• **Quoted passage**:

This article will explore one of the means of procuring competitively priced generation tariffs, being renewable energy auctions. The adoption of renewable energy auctions has increased significantly across the globe as more countries look to this method as being effective in the price discovery of power projects. With a global shift towards the use of renewable energy, countries are procuring renewable energy through auctions as a means of leveraging on the market-based prices and competitive nature of auctions. Auctions envisage a competitive bidding process for the procurement of renewable energy, where bidders are evaluated solely on a set criterion determined by the government.

 

Since 2008, Kenya has procured its renewable energy under the Feed in Tariffs Policy on Wind, Biomass, Small-Hydro, Geothermal, Biogas and Solar Resource Generated Electricity, which was last revised in 2012 (2012 FiT Policy). To power project developers and their investors, the 2012 FiT Policy is ideal because of the tariff guarantees, which allow power generators to sell the generated electricity at pre-determined tariffs under standardized PPAs for a specified period.

• **Goal of the exercise**: According to the renewable energy auctions excerpt, in what year was Kenya's Feed in Tariffs Policy last revised? The listing that follows is drawn from a separate source and is unrelated to the renewable energy auctions excerpt.

• **Information supplied**:

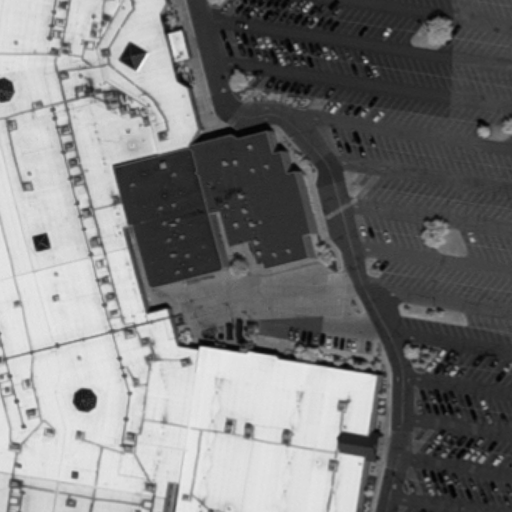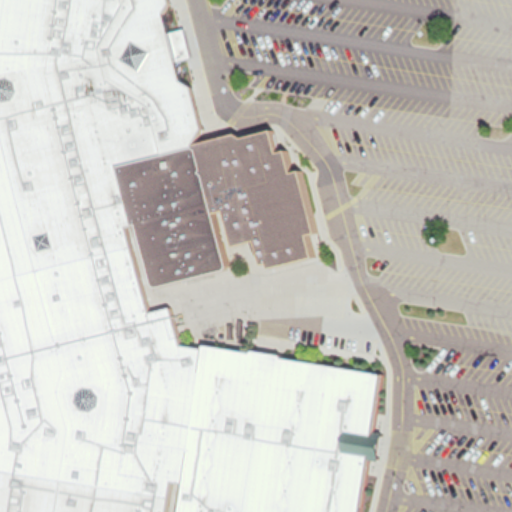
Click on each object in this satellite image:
road: (454, 9)
parking lot: (385, 27)
road: (354, 34)
road: (360, 76)
road: (395, 123)
road: (417, 166)
building: (218, 197)
road: (425, 209)
road: (345, 222)
parking lot: (421, 237)
road: (431, 254)
building: (146, 289)
road: (437, 293)
building: (131, 301)
road: (332, 315)
road: (450, 335)
road: (456, 379)
road: (455, 418)
road: (454, 460)
road: (452, 497)
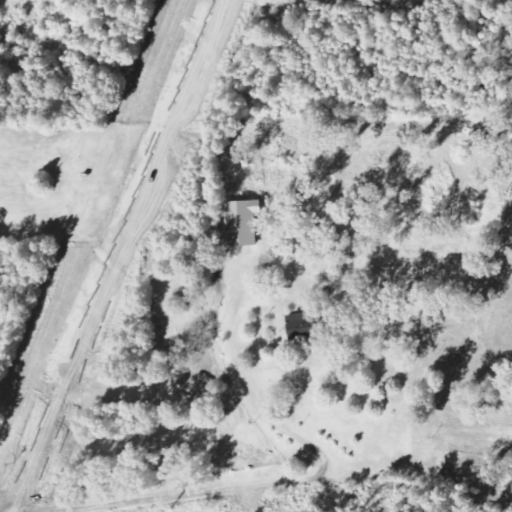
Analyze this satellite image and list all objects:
building: (242, 222)
building: (304, 325)
road: (255, 482)
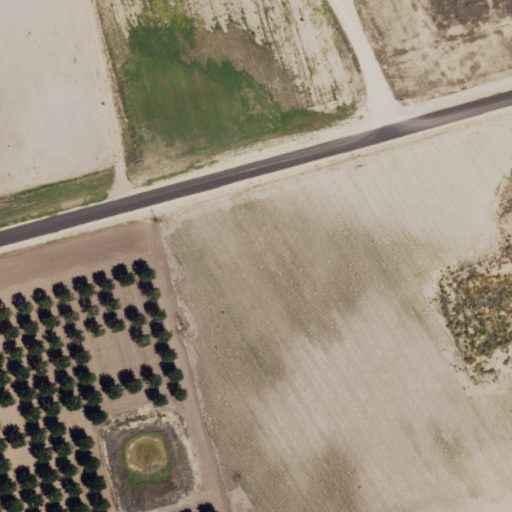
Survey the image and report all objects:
road: (368, 62)
road: (253, 184)
road: (156, 374)
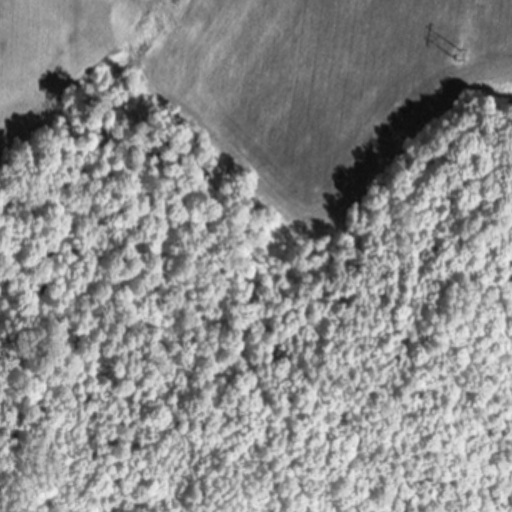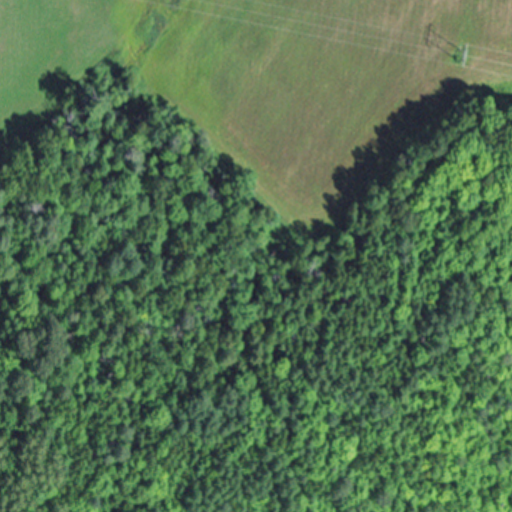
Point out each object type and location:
power tower: (462, 57)
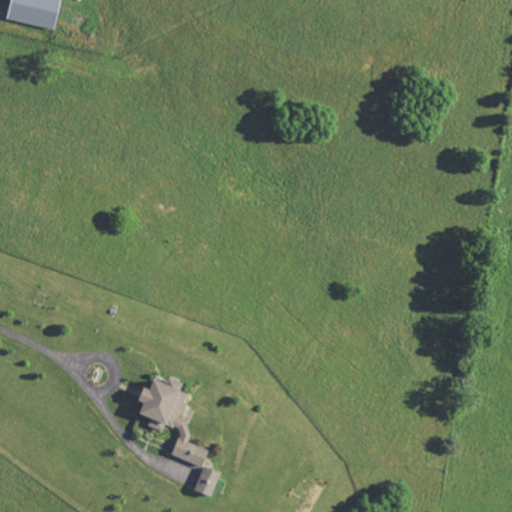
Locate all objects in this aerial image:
building: (36, 12)
building: (172, 416)
building: (208, 481)
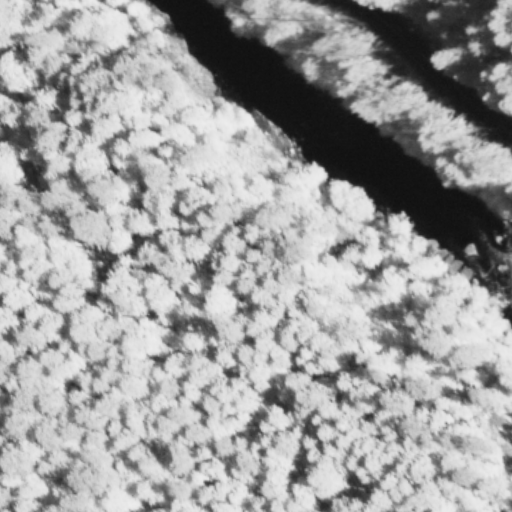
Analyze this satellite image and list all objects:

• **Task solution**: 2012